*SUPPLIED INFORMATION*.
== Segment start ==

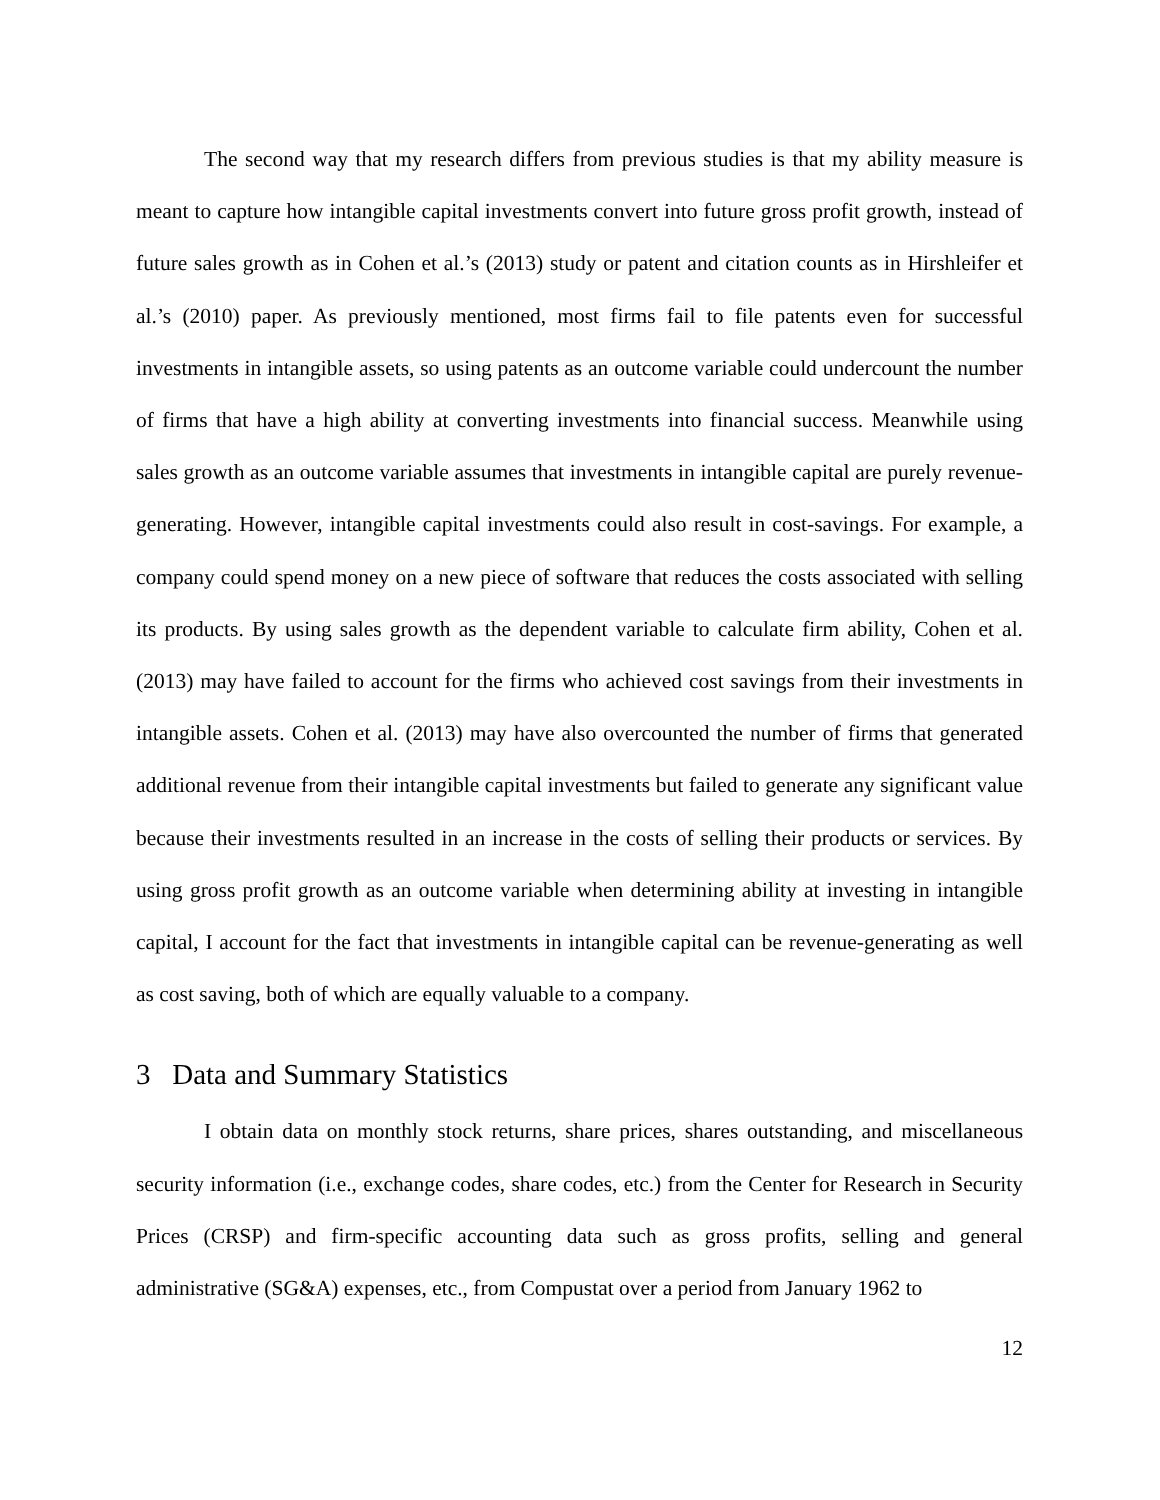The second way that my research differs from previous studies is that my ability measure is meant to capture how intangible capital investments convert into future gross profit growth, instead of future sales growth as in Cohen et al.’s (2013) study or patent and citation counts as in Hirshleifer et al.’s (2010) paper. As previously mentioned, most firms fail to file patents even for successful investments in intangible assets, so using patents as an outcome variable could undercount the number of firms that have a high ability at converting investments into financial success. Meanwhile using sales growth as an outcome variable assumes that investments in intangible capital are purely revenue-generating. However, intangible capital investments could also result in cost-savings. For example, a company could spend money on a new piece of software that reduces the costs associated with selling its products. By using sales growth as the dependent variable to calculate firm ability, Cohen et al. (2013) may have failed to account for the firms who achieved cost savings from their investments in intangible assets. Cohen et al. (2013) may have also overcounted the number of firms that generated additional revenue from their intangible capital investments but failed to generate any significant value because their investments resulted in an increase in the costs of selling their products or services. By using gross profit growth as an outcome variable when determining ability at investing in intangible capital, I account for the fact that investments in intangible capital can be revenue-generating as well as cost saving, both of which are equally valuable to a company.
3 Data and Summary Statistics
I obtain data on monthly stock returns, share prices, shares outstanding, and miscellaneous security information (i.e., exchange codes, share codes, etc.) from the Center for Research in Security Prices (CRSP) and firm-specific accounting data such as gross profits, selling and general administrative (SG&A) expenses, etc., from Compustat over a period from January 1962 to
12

== Segment end ==

*YOUR TASK*.
Repeat the whole listing above word for word. Leave out the pictures.

*OUTPUT BELOW*.
The second way that my research differs from previous studies is that my ability measure is meant to capture how intangible capital investments convert into future gross profit growth, instead of future sales growth as in Cohen et al.’s (2013) study or patent and citation counts as in Hirshleifer et al.’s (2010) paper. As previously mentioned, most firms fail to file patents even for successful investments in intangible assets, so using patents as an outcome variable could undercount the number of firms that have a high ability at converting investments into financial success. Meanwhile using sales growth as an outcome variable assumes that investments in intangible capital are purely revenue-generating. However, intangible capital investments could also result in cost-savings. For example, a company could spend money on a new piece of software that reduces the costs associated with selling its products. By using sales growth as the dependent variable to calculate firm ability, Cohen et al. (2013) may have failed to account for the firms who achieved cost savings from their investments in intangible assets. Cohen et al. (2013) may have also overcounted the number of firms that generated additional revenue from their intangible capital investments but failed to generate any significant value because their investments resulted in an increase in the costs of selling their products or services. By using gross profit growth as an outcome variable when determining ability at investing in intangible capital, I account for the fact that investments in intangible capital can be revenue-generating as well as cost saving, both of which are equally valuable to a company.
3 Data and Summary Statistics
I obtain data on monthly stock returns, share prices, shares outstanding, and miscellaneous security information (i.e., exchange codes, share codes, etc.) from the Center for Research in Security Prices (CRSP) and firm-specific accounting data such as gross profits, selling and general administrative (SG&A) expenses, etc., from Compustat over a period from January 1962 to
12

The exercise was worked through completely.